Lors du Conseil "Affaires étrangères" de l'UE, le vice-premier ministre et ministre des Affaires étrangères, E. Vénizélos a soulevé la question de la situation en Libye et de ses répercussions sur les flux migratoires en Méditerranée.
M. Vénizélos a indiqué qu'il était absolument nécessaire que l'Union européenne prenne une initiative plus concrète en vue de stabiliser la situation puisque les questions de l'existence institutionnelle et de l'intégrité territoriale du pays se posent.
Il a proposé que cette initiative soit prise en coopération avec le gouvernement légitime de la Libye et en concertation avec la Ligue arabe et l'Union africaine, toute en prenant en considération que l'adoption finale de l'initiative relève de la responsabilité du Conseil de sécurité de l'ONU.

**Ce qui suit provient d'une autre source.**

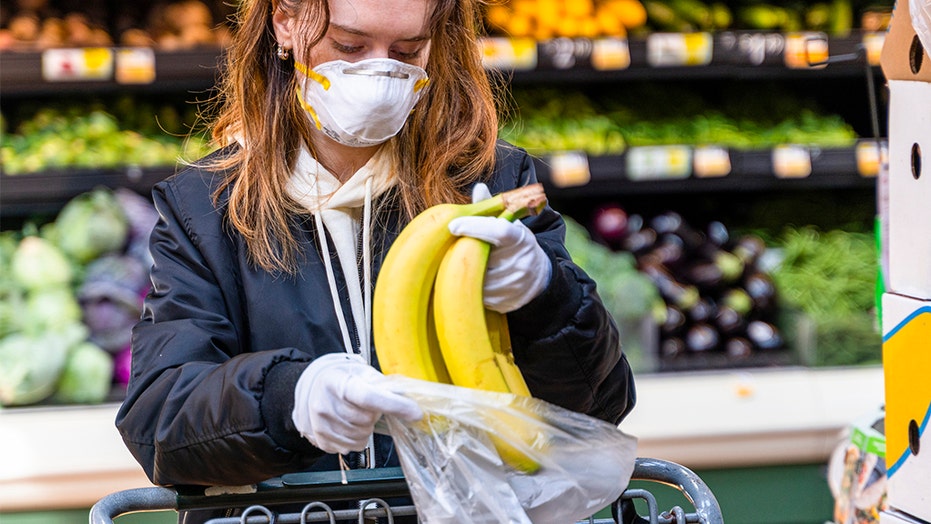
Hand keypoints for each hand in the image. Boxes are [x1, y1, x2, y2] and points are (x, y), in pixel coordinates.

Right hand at [292, 353, 421, 454]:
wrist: (314, 387)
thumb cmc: (342, 380)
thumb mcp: (362, 373)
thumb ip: (384, 386)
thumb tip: (412, 399)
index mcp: (337, 382)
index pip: (368, 397)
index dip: (394, 405)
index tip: (415, 412)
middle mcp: (324, 403)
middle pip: (366, 420)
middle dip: (374, 415)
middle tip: (367, 407)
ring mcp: (319, 423)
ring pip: (360, 437)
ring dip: (366, 429)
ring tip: (357, 416)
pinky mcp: (319, 439)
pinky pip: (350, 448)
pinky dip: (356, 440)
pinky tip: (349, 426)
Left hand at [447, 183, 551, 312]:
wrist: (539, 280)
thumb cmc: (517, 247)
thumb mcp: (511, 226)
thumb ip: (492, 210)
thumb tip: (478, 188)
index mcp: (520, 240)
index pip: (498, 231)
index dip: (475, 227)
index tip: (453, 225)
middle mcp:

M. Vénizélos a reconnu qu'il était difficile pour la communauté internationale d'axer de nouveau ses efforts sur la Libye, vu la situation en Syrie. Mais comme la Libye est directement liée aux flux migratoires et au trafic de personnes en Méditerranée, il est d'une nécessité impérative de contrôler les pressions migratoires lesquelles sont en majeure partie exercées sur les pays méditerranéens de l'Union européenne.
L'immigration n'est pas pour l'Europe seulement une question humanitaire, mais aussi de sécurité.

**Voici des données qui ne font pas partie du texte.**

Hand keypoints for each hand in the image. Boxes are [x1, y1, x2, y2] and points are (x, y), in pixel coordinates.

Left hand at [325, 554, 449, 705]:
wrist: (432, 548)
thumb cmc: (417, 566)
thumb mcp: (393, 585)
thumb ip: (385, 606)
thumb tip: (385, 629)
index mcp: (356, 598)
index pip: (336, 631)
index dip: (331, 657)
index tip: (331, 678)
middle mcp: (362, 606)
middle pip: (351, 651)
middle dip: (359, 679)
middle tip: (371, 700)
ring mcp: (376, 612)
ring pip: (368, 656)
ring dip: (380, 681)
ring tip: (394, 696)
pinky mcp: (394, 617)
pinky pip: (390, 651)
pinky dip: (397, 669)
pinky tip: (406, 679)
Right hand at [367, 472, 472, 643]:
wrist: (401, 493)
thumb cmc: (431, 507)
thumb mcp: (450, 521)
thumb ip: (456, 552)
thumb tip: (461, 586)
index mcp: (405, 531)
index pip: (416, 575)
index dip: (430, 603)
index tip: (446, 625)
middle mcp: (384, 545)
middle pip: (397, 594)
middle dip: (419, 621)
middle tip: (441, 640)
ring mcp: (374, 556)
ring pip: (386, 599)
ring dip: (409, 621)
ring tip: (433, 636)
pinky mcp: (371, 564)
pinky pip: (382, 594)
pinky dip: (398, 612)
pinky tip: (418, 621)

Comme l'a affirmé M. Vénizélos, il est nécessaire de prendre d'initiatives globales et effectives en vue de lutter contre les flux migratoires, la pierre de touche étant le principe de la répartition équitable des charges entre les Etats membres. De ce point de vue, la proposition italienne sur une opération de type "Atalante «doit être examinée avec la plus grande attention.
M. Vénizélos s'est référé dans ce cadre à l'objectif y relatif de la Présidence grecque imminente et à la coopération Grèce-Italie-Malte et d'autres Etats membres méditerranéens.
Pour ce qui est de l'Ukraine, le vice-Premier ministre et ministre des Affaires étrangères a partagé les points de vue formulés au Conseil concernant la gestion de la question, tandis qu'il a souligné la nécessité de mettre de nouveau l'accent sur le caractère inclusif du Partenariat oriental, avec le renforcement des relations de l'UE avec les pays tels que la Moldavie, la Géorgie, l'Arménie et l'Azerbaïdjan.
Les pays partenaires doivent toutefois, comprendre, a-t-il ajouté, qu'ils ne se trouvent pas devant un dilemme, à savoir qu'ils n'ont pas à choisir entre la coopération avec l'Union européenne et d'une autre solution de replacement.
M. Vénizélos a souligné que la Grèce, en tant que la prochaine présidence du Conseil de l'UE, était prête à procéder à toutes les actions nécessaires pour l'application des décisions de la réunion au sommet de Vilnius, après laquelle on doit engager un débat à caractère stratégique sur la relation UE-Russie.
Enfin, le vice-premier ministre et ministre des Affaires étrangères, E. Vénizélos a participé avec le ministre de la Défense, D. Avramopoulos à la réunion commune des ministres des Affaires étrangères et des ministres de la Défense des 28 Etats membres de l'Union européenne, en vue du Conseil européen qui se tiendra en décembre prochain et lors duquel seront abordées des questions ayant trait à la politique de défense européenne. L'objet principal de cette discussion a été la perspective de l'industrie européenne de défense dont l'industrie grecque de défense fait partie.